# Available data
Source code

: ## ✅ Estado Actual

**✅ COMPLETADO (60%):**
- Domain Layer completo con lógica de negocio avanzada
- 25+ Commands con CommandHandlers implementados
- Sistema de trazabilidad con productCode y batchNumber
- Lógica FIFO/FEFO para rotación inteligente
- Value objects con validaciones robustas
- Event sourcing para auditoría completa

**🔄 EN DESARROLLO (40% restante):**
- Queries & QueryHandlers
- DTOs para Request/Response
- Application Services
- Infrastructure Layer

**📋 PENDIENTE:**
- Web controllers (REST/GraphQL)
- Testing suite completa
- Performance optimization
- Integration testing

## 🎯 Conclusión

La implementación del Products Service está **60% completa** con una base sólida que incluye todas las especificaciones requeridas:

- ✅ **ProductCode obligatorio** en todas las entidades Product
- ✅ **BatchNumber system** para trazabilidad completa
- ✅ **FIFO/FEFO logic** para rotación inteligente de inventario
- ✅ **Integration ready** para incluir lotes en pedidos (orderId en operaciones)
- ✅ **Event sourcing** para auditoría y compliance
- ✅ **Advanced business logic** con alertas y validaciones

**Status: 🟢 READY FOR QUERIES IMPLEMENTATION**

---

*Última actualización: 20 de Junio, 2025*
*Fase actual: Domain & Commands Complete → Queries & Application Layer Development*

# What you will do
Pull out every line of the records above that contains the string "todas", matching case exactly.

# Expected answer
La implementación del Products Service está **60% completa** con una base sólida que incluye todas las especificaciones requeridas:
- ✅ **ProductCode obligatorio** en todas las entidades Product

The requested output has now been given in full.